Assigned task A:
Decide whether each statement agrees with the Tripathi biography: (i) Tripathi was born in Allahabad; (ii) he was Speaker of the Uttar Pradesh legislative assembly four times; (iii) he joined the Bharatiya Janata Party when it was founded. For each, answer yes or no and quote the words of the text that decide it.
Assigned task B:
Retype part of the Tripathi biography, beginning at the words "Personal life" and stopping after the words "2023, at age 88.".

Page extract:

Keshari Nath Tripathi (10 November 1934 – 8 January 2023) was an Indian politician who served as Governor of West Bengal from July 2014 to July 2019. He briefly served as governor of Bihar, Meghalaya, and Mizoram at various times. He was a member of Bharatiya Janata Party. He was the Speaker of Uttar Pradesh legislative assembly three times, and the president of Bharatiya Janata Party, Uttar Pradesh.

Personal life
Tripathi was born in Allahabad on 10 November 1934 to Harish Chandra Tripathi and Shiva Devi. 

Tripathi died in Prayagraj, Uttar Pradesh on 8 January 2023, at age 88.

Political career
Tripathi was a member of the Uttar Pradesh legislative assembly six times, from 1977–1980 as part of the Jhusi constituency, and with five consecutive wins from Allahabad South in 1989–1991, 1991–1992, 1993–1995, 1996-2002 and 2002–2007. He was the cabinet minister for institutional finance and sales tax for Uttar Pradesh during the Janata Party regime from 1977 to 1979. He joined the Bharatiya Janata Party when it was founded in April 1980. He served as the speaker of the Uttar Pradesh Legislative Assembly from 1991–1993, 1997–2002 and from May 2002–March 2004.

On 14 July 2014, he was appointed governor of West Bengal and took oath on 24 July. He had additional charges as governor of Bihar from 27 November 2014–15 August 2015, and from 20 June 2017–29 September 2017, as governor of Meghalaya from 6 January 2015–19 May 2015, and as governor of Mizoram from 4 April 2015–25 May 2015 after Aziz Qureshi was dismissed.

The data:

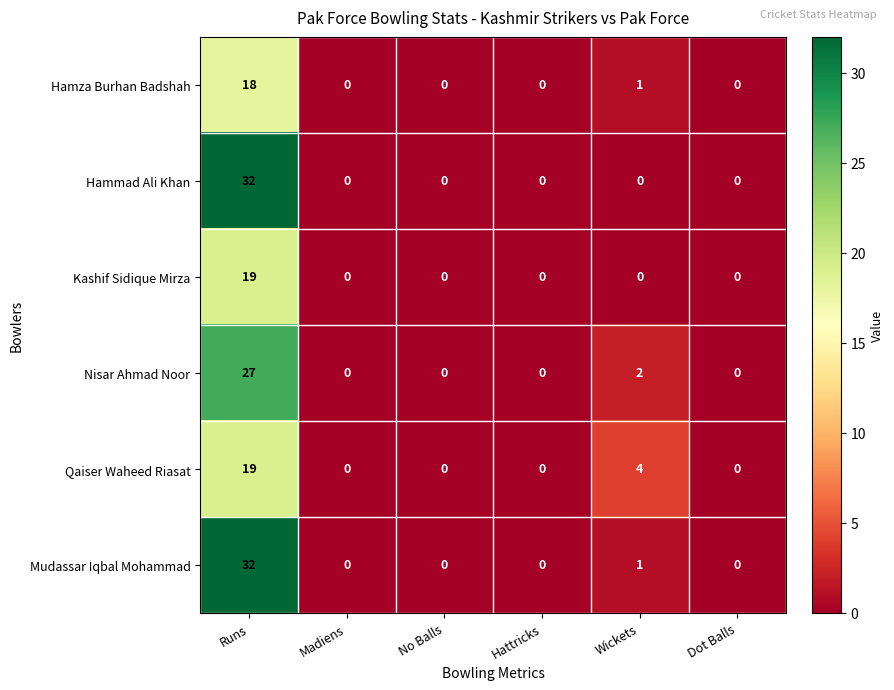

Is it true that Hamza Burhan Badshah equals 0 at No Balls?

True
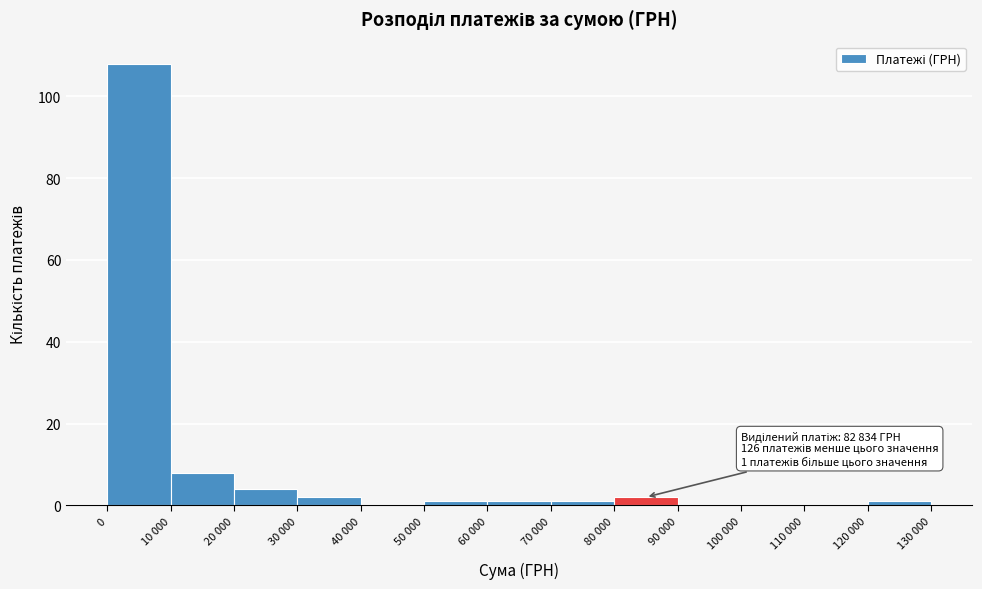

Reading left to right, extract all data points from this chart.

0=108	10 000=8	20 000=4	30 000=2	40 000=0	50 000=1	60 000=1	70 000=1	80 000=2	90 000=0	100 000=0	110 000=0	120 000=1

Task solution A:
(i) Yes: "Tripathi was born in Allahabad on 10 November 1934"
(ii) No: "He was the Speaker of Uttar Pradesh legislative assembly three times"
(iii) Yes: "He joined the Bharatiya Janata Party when it was founded in April 1980"

Task solution B:
Personal life
Tripathi was born in Allahabad on 10 November 1934 to Harish Chandra Tripathi and Shiva Devi. 

Tripathi died in Prayagraj, Uttar Pradesh on 8 January 2023, at age 88.